Sempre, em qualquer multidão, comício ou arquibancada, somos apenas um. O que caiu e explodiu em São Paulo foi um avião carregado de pessoas, de individualidades – pai, mãe, filha, neto, marido, esposa, avó, avô, prima, sobrinho, amigo. Entre os destroços sob chamas indomáveis, a fumaça negra dos corpos carbonizados escalava o céu choroso da noite paulista até atingir altura suficiente para ser vista de Brasília, Rio de Janeiro, Porto Alegre, Teresina ou Manaus; e lá no alto escrevia a sua mensagem: o mundo é feito pessoas, de indivíduos, mesmo um circo ou um estádio lotado é composto de cada um. Somos uma multidão e somos cada um, e quem grita na hora do gol em uníssono até parece ser a boca gigante da torcida, mas é a vibração das cordas vocais de cada torcedor que produz o som estarrecedor. Somos todos, mas somos só um, e desse um é impossível abrir mão.

Não adianta tratar desse público-coletivo, enquanto o público-individual estiver às moscas, desamparado, ignorado. Quem terá orgulho de estádios ou ginásios de última geração, quando faltam hospitais, escolas, segurança, comida, emprego, e, quem diria, até aeroportos?

Perto só dos números físicos do Pan-carioca (sem entrar na estratosfera das cifras) – 5662 atletas participantes, 42 países das Américas reunidos, 16 dias de competição – e da exuberante natureza da cidade maravilhosa, São Paulo dificilmente conseguiria sair da bruma cinza do seu concreto. Mas apesar de modestos, os números paulistas são fatais. Trazem em cada algarismo sentimentos e sentenças irreversíveis, inapeláveis: compaixão em vez de competição, o trabalho árduo de bombeiros em vez do de árbitros, desastre em vez de combate, o calor destruidor do fogo em vez da brandura da chama olímpica, luto em vez de luta, pesadelo em vez de sonho, o extermínio de pessoas em vez do patrocínio de atletas, e a escuridão de caixões às desejadas luzes do pódio – e no seu bojo, o cortejo de velórios, e não de torcidas.

E, mais uma vez, a individualidade ancestral dos valentes bandeirantes que habitaram a Terra da Garoa testa a coragem e a força de seus descendentes (todos aqui são bandeirantes); enquanto no Rio 40º uns buscam a deificação de seus corpos, aqui pais e familiares são obrigados à tarefa pessoal, intransferível e dolorosa de fazerem a identificação dos corpos de seus entes queridos.
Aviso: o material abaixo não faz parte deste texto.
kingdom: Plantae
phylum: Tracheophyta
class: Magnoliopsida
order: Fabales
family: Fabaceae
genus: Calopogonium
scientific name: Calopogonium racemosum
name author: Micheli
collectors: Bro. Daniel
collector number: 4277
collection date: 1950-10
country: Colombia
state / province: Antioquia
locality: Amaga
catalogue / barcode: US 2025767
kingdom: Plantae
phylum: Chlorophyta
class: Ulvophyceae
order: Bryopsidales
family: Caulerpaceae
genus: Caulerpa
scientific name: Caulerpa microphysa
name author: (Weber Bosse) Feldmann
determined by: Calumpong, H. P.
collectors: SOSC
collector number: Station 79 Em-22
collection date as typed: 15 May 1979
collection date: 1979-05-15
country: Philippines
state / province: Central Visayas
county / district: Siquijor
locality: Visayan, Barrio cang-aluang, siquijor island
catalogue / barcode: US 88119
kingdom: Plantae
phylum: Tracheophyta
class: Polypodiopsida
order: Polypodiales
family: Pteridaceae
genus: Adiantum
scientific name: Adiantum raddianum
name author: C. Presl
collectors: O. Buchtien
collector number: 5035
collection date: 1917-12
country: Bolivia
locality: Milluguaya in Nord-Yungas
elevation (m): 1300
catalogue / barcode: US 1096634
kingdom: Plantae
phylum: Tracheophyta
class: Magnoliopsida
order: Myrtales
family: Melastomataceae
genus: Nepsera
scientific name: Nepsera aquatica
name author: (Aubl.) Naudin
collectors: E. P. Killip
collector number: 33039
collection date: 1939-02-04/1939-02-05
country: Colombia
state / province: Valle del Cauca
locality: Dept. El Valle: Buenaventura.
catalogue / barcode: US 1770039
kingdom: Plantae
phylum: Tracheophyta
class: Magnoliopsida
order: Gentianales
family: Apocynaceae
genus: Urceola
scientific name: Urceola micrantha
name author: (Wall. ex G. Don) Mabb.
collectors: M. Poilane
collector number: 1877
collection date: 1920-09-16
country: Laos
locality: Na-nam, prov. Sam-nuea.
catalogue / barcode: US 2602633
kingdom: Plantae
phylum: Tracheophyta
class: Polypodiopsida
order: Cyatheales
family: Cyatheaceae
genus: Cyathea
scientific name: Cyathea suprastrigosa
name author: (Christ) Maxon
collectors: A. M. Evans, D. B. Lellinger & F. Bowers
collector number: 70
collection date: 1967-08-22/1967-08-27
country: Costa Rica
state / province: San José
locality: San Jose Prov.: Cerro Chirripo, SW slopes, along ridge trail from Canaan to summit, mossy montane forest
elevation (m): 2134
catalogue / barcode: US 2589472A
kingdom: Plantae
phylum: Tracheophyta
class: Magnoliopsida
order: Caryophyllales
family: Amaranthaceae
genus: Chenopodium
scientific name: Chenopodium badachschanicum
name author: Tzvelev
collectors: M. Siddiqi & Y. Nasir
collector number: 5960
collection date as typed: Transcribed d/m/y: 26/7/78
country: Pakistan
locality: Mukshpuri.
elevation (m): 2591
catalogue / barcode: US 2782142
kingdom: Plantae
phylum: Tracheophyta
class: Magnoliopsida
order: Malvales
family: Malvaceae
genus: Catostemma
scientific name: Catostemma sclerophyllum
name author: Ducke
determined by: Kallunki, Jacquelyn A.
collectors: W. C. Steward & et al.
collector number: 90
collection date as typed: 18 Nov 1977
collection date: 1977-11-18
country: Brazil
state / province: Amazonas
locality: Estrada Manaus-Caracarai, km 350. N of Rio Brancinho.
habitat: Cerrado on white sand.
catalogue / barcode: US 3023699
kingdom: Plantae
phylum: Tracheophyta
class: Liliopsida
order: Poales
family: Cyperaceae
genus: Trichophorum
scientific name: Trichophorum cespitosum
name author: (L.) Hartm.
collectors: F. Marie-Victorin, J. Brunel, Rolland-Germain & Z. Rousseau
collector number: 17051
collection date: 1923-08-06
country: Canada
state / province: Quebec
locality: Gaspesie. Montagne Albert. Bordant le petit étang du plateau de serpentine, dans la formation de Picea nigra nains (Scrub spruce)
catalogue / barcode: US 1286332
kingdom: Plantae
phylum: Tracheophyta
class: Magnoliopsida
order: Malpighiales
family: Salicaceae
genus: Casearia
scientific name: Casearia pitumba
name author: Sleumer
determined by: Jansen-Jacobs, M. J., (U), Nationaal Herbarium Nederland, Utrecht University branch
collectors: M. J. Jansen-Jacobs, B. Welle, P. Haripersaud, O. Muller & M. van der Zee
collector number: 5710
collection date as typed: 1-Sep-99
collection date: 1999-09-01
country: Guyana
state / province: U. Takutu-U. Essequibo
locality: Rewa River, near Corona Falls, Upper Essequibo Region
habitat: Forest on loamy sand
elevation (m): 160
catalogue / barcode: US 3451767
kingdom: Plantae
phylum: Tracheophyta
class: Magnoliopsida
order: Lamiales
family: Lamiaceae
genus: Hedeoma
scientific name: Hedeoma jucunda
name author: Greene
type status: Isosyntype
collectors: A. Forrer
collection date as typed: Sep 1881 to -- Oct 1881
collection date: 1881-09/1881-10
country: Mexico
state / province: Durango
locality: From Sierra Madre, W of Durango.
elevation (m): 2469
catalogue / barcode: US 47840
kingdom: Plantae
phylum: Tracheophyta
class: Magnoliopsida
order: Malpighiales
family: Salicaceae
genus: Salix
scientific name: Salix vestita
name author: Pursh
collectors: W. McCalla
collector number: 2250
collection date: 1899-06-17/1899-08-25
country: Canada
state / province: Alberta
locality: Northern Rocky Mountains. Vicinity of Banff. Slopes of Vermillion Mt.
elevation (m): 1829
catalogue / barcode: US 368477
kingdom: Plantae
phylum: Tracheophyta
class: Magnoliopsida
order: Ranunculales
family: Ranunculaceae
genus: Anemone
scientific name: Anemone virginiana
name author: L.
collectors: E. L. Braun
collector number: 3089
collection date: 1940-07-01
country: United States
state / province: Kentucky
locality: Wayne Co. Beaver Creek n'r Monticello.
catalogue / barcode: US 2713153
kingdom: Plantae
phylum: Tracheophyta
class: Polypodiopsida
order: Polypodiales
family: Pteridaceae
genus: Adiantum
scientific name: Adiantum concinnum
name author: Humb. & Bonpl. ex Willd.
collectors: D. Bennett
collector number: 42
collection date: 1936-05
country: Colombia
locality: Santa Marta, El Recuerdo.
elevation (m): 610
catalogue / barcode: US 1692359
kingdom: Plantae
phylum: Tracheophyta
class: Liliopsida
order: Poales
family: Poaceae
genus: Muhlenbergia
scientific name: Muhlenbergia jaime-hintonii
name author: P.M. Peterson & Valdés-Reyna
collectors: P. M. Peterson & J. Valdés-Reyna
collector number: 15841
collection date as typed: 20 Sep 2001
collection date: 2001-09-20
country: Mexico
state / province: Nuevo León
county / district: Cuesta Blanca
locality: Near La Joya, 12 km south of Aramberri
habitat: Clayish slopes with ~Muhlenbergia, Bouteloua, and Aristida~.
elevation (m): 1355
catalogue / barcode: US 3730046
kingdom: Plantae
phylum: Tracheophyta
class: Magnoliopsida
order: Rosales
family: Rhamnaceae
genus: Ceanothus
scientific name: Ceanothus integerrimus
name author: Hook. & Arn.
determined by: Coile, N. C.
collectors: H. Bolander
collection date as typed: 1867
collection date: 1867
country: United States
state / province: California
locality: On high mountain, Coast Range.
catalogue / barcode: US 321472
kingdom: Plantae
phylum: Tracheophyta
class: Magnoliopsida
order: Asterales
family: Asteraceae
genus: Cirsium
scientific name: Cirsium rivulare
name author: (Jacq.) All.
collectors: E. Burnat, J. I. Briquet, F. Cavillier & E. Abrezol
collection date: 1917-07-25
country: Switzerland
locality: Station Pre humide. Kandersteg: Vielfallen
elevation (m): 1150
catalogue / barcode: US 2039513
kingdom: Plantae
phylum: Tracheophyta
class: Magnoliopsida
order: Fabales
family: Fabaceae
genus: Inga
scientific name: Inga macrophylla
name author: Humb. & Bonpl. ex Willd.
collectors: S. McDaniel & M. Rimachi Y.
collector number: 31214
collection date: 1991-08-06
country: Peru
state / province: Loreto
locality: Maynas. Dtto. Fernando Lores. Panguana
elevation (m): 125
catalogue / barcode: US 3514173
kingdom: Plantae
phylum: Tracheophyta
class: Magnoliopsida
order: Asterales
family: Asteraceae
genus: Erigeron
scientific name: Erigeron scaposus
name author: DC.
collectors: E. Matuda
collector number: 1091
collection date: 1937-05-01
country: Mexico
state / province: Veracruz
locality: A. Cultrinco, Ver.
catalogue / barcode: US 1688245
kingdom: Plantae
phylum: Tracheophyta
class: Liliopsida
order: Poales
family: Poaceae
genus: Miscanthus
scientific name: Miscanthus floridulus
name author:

Lá, enquanto uns poucos sonham em entrar para a história através da quebra de um recorde pan-americano, aqui muitos sofrem o seqüestro ignominioso não só da história como da própria vida.

São Paulo precisava de uma única medalha para suplantar todas as medalhas de ouro conquistadas na outra ponta da via Dutra, uma só medalha mas de substância mais valiosa que o ouro. Sem heroísmo nenhum, mas numa única prova conseguiu quase 200 medalhas de uma só vez – dolorosas 200 medalhas de sangue. A cidade cinza espalhou seu luto sobre todo o Brasil. Em todas as vilas e cidades, reais e imaginárias, bandeiras foram hasteadas a meio mastro e até o final dos jogos Pan-americanos todos os sorrisos inteiros estão proibidos, todos devem engolir a alegria verdadeira da conquista de qualquer medalha. Com as medalhas de sangue conquistadas em tempo recorde por São Paulo, campeões ou perdedores, cariocas e paulistas, brasileiros e estrangeiros, devem manter seus sorrisos à meia boca, como bandeiras a meio pau.